▶ Task item:
What is needed is an exact reproduction of the lines from the one that contains "Figure 2. ORTEP" through the end of the data, both included and nothing else, with pictures omitted.

▶ Given entries:
◆ ◆ ◆ ◆ ◆
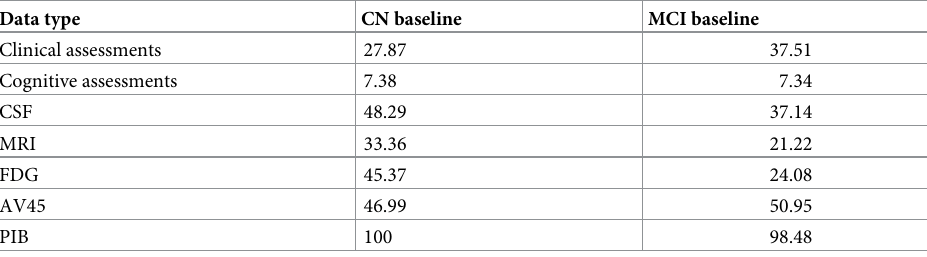
Table 3. The degree of missingness (%) in different baseline data modalities for two patient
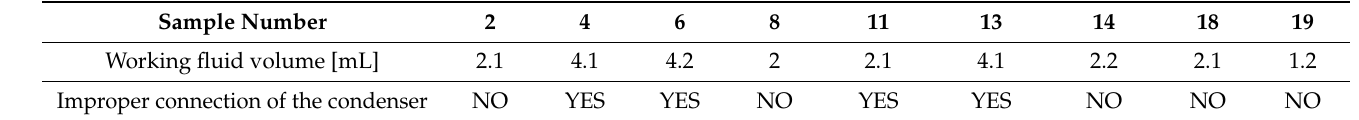
Table 6. Summary of diagnostic test results.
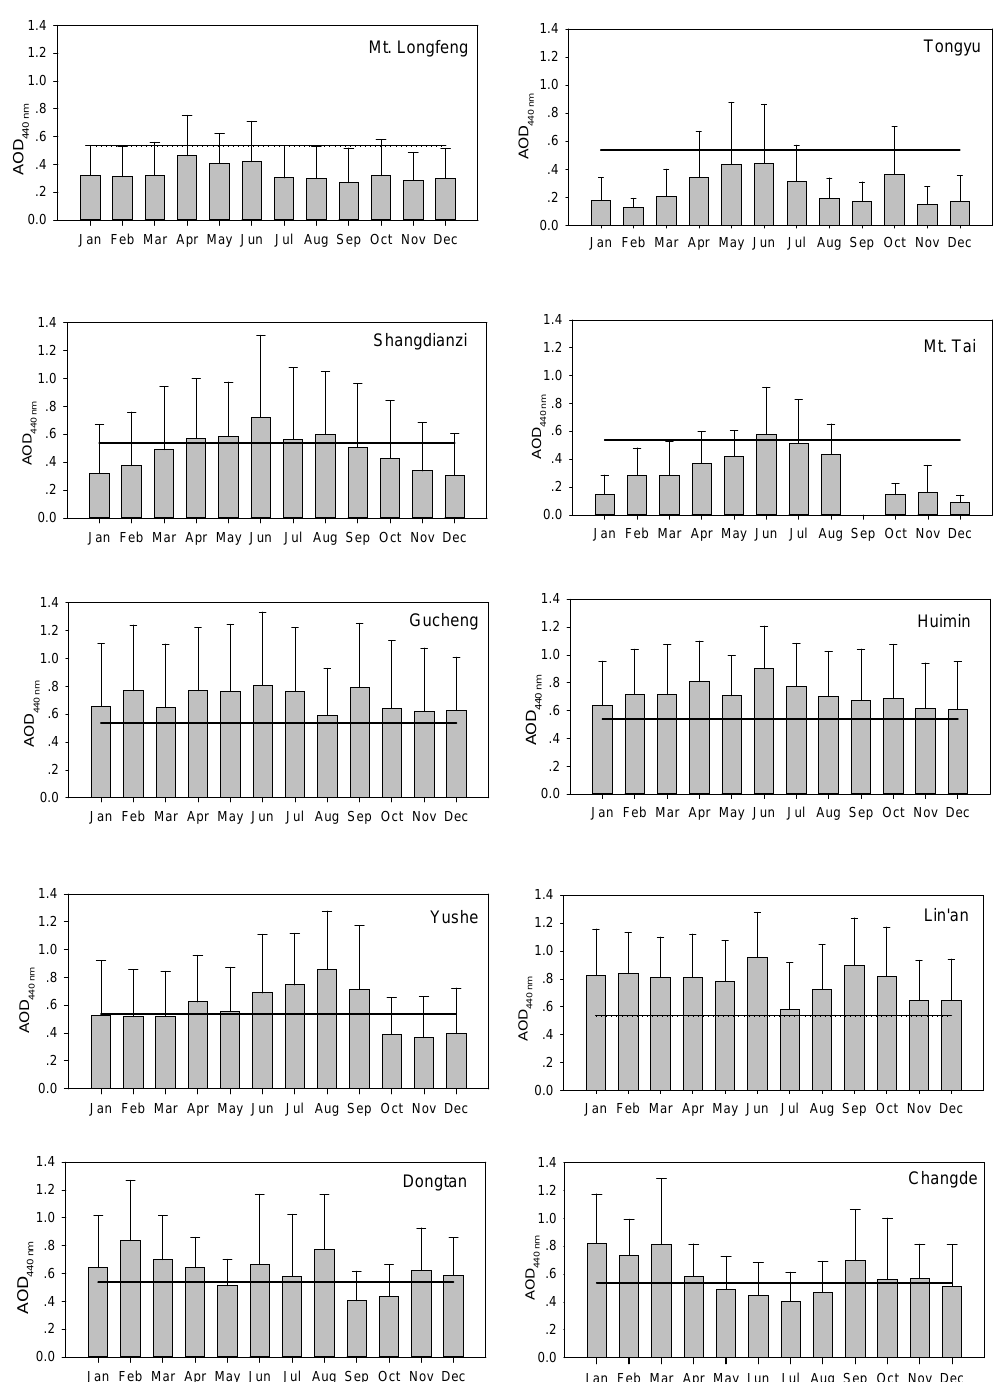
Figure 12. Monthly averaged AODs at 440nm at rural central and eastern China sites. The solid and dash horizontal hairlines indicate the annual averages for the subgroup and the whole database,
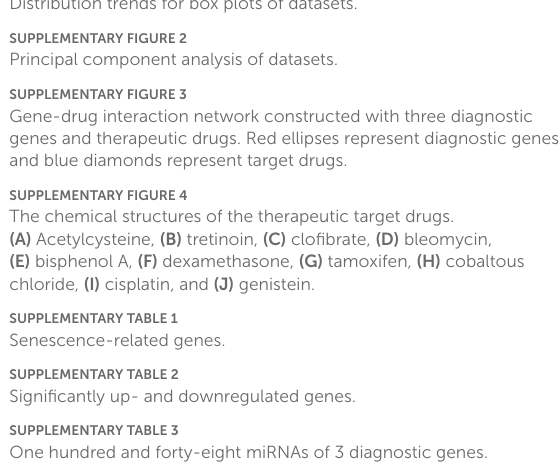
SUPPLEMENTARYFIGURE1 Distribution trends for box plots of datasets. SUPPLEMENTARYFIGURE2 Principal component analysis of datasets. SUPPLEMENTARYFIGURE3 Gene-drug interaction network constructed with three diagnostic genes and therapeutic drugs. Red ellipses represent diagnostic genes, and blue diamonds represent target drugs. SUPPLEMENTARYFIGURE4 The chemical structures of the therapeutic target drugs. (A) Acetylcysteine, (B) tretinoin, (C) clofibrate, (D) bleomycin, (E) bisphenol A, (F) dexamethasone, (G) tamoxifen, (H) cobaltous chloride, (I) cisplatin, and (J) genistein. SUPPLEMENTARYTABLE1 Senescence-related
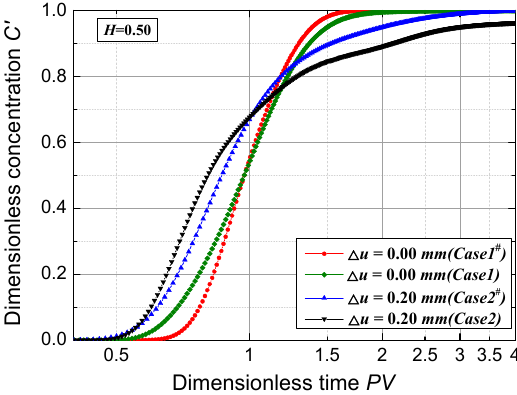
# , Case2, and Case2 #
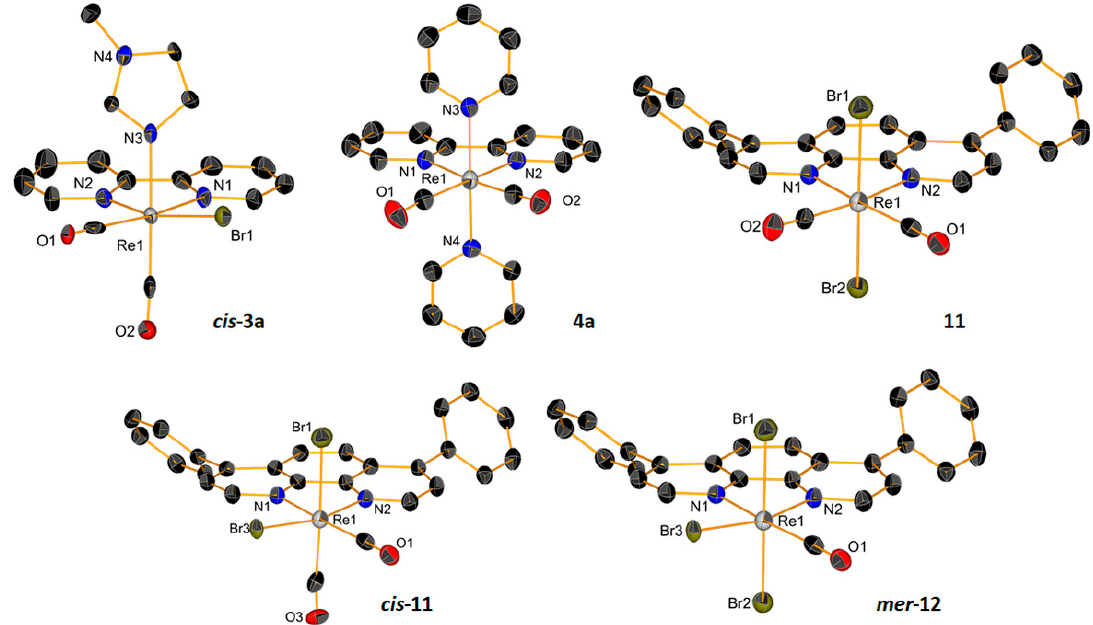
Figure 2. ORTEP representations of the crystal structures of Re dicarbonyl complexes. Thermal ellipsoids are at 30% probability. Hydrogen atoms are omitted for clarity. Note : the compounds cis - 11 and mer - 12 co-crystallize in a mixture, where 10 and 11 are also present.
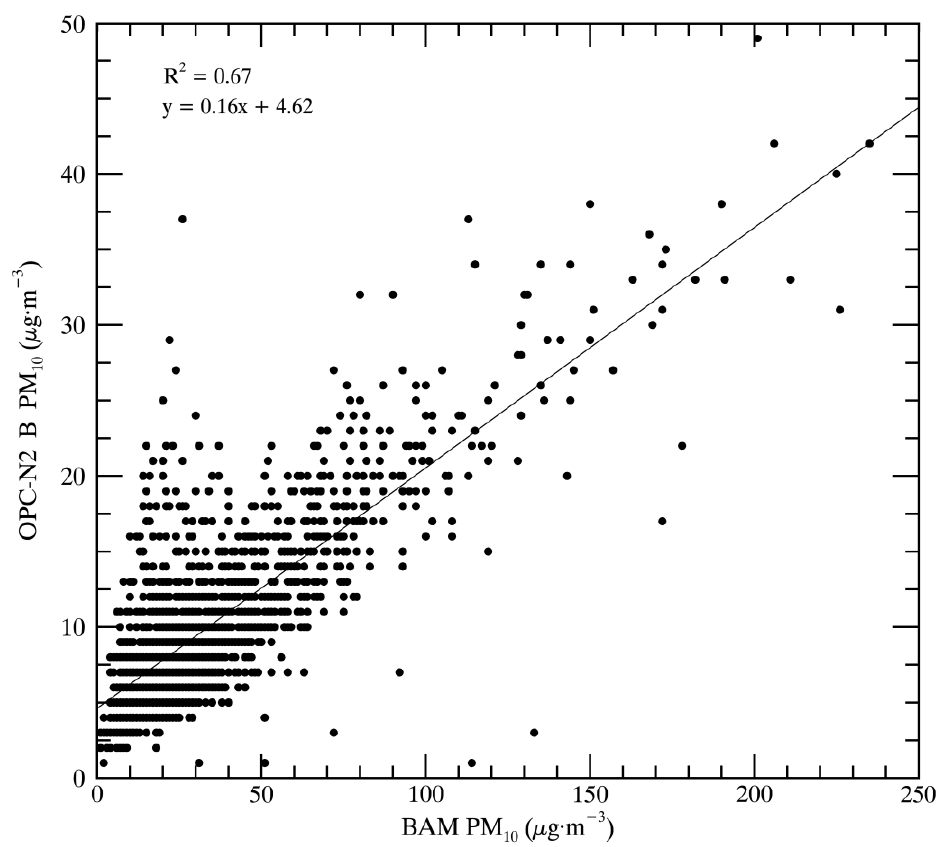
Figure 5. Correlation and regression of OPC-N2 B and BAM-measured PM 10 .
◆ ◆ ◆ ◆ ◆
▶ Exercise response:
Figure 2. ORTEP representations of the crystal structures of Re dicarbonyl complexes. Thermal ellipsoids are at 30% probability. Hydrogen atoms are omitted for clarity. Note : the compounds cis - 11 and mer - 12 co-crystallize in a mixture, where 10 and 11 are also present.
Figure 5. Correlation and regression of OPC-N2 B and BAM-measured PM 10 .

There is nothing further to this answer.